> [What you will do] Provide again, from the entries below, every line from the one containing "[270,778,417,790] requestAnimationFrame ->" through the one containing "[510,624,578,639] [116,649,162,664] 개방-폐쇠", exactly as written, and no other line.
----------
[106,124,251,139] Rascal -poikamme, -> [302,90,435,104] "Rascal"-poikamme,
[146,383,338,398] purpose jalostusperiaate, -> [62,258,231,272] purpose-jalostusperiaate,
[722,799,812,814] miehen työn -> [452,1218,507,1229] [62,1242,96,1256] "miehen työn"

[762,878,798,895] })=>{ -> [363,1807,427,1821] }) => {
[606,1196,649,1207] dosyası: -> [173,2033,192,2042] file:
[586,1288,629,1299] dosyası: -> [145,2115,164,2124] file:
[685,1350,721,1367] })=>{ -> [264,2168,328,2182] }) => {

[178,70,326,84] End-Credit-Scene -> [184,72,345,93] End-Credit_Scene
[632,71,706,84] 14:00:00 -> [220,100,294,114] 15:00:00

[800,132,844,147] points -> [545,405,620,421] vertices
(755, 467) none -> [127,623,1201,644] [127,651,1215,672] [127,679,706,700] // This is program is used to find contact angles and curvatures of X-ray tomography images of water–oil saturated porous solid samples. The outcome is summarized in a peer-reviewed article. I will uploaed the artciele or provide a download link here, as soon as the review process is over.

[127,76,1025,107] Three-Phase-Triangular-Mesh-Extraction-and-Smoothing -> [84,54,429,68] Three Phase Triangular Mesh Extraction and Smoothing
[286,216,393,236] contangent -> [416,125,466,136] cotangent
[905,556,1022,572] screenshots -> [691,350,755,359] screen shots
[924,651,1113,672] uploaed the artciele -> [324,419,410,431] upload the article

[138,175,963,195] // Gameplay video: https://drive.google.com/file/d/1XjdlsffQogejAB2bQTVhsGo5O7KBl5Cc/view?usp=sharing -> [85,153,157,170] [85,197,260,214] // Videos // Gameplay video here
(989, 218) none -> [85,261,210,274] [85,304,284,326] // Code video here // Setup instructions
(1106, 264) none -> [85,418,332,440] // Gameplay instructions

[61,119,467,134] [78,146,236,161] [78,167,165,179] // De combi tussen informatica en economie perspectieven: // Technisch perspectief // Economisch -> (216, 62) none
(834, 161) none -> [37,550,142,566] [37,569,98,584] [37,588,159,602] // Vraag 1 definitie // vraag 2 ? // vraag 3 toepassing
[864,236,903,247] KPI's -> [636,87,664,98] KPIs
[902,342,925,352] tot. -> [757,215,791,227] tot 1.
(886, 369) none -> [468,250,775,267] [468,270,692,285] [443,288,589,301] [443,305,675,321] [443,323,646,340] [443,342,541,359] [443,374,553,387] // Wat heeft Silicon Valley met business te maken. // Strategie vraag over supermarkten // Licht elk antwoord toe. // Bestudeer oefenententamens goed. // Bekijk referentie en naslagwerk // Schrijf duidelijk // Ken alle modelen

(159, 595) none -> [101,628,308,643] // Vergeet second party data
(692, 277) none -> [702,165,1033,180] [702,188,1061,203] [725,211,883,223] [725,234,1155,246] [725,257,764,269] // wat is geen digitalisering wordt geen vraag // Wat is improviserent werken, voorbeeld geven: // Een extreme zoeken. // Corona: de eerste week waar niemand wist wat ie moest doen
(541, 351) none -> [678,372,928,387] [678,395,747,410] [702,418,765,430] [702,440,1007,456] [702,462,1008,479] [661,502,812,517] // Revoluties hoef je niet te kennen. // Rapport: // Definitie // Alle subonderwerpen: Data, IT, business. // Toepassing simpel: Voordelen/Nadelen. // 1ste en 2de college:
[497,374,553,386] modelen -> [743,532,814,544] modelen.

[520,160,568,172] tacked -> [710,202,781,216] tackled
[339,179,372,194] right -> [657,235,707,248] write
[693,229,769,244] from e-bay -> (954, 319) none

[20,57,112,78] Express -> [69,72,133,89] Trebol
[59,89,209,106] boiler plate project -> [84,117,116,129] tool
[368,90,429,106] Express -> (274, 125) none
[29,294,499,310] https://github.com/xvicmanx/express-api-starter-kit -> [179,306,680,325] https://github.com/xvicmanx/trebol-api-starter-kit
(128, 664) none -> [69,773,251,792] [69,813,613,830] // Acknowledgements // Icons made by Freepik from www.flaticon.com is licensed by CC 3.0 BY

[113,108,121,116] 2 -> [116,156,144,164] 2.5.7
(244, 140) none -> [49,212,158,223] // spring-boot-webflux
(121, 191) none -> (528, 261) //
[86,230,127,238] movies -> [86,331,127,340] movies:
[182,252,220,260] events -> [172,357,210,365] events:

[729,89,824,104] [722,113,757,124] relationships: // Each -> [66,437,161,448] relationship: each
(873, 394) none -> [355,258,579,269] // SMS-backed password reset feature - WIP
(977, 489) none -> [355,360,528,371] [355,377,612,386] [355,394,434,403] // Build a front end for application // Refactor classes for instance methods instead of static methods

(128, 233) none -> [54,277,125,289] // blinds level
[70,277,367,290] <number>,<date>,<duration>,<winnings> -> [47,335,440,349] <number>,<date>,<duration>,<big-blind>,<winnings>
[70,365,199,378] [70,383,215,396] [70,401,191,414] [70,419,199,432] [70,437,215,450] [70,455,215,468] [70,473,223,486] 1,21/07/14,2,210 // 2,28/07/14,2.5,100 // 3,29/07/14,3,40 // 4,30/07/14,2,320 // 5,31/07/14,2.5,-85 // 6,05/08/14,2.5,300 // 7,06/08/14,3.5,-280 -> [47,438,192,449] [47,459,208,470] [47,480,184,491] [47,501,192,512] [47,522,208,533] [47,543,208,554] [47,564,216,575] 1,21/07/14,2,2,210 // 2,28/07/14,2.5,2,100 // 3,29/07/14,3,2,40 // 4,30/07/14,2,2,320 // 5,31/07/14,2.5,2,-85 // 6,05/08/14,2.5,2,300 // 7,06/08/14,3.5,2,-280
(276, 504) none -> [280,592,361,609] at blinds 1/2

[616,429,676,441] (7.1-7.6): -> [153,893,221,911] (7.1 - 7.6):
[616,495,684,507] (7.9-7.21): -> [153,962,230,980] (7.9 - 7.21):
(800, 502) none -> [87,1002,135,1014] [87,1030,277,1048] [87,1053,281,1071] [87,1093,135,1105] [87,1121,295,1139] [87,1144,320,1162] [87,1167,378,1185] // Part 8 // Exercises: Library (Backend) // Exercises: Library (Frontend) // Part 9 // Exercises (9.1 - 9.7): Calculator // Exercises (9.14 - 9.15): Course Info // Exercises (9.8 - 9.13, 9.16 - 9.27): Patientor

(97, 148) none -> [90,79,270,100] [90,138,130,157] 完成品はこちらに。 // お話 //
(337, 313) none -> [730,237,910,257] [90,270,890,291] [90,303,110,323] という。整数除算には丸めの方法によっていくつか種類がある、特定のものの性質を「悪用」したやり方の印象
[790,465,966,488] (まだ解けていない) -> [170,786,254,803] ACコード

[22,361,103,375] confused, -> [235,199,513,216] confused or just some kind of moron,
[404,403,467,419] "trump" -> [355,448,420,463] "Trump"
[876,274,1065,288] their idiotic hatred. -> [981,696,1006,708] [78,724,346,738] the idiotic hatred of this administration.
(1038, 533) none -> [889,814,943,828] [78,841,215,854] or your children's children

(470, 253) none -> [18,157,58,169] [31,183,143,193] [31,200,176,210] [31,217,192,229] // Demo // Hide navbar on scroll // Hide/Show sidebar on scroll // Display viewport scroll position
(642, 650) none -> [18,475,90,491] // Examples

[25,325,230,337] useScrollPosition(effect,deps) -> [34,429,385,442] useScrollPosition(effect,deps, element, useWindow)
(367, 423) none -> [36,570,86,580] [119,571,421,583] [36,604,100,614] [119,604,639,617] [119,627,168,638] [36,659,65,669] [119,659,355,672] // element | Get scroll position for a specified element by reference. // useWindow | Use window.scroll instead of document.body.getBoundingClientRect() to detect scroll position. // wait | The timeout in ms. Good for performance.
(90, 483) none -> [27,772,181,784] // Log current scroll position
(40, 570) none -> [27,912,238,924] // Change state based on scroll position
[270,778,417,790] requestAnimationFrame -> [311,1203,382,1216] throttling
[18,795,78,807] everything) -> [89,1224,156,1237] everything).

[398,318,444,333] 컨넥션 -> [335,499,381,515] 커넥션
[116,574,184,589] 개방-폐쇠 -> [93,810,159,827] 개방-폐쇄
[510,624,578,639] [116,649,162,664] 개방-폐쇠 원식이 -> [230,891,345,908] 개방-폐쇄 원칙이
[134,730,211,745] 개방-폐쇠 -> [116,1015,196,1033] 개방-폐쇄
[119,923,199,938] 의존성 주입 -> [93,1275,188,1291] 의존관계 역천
----------
> [Completed task]
[270,778,417,790] requestAnimationFrame -> [311,1203,382,1216] throttling
[18,795,78,807] everything) -> [89,1224,156,1237] everything).

[398,318,444,333] 컨넥션 -> [335,499,381,515] 커넥션
[116,574,184,589] 개방-폐쇠 -> [93,810,159,827] 개방-폐쇄
[510,624,578,639] [116,649,162,664] 개방-폐쇠 원식이 -> [230,891,345,908] 개방-폐쇄 원칙이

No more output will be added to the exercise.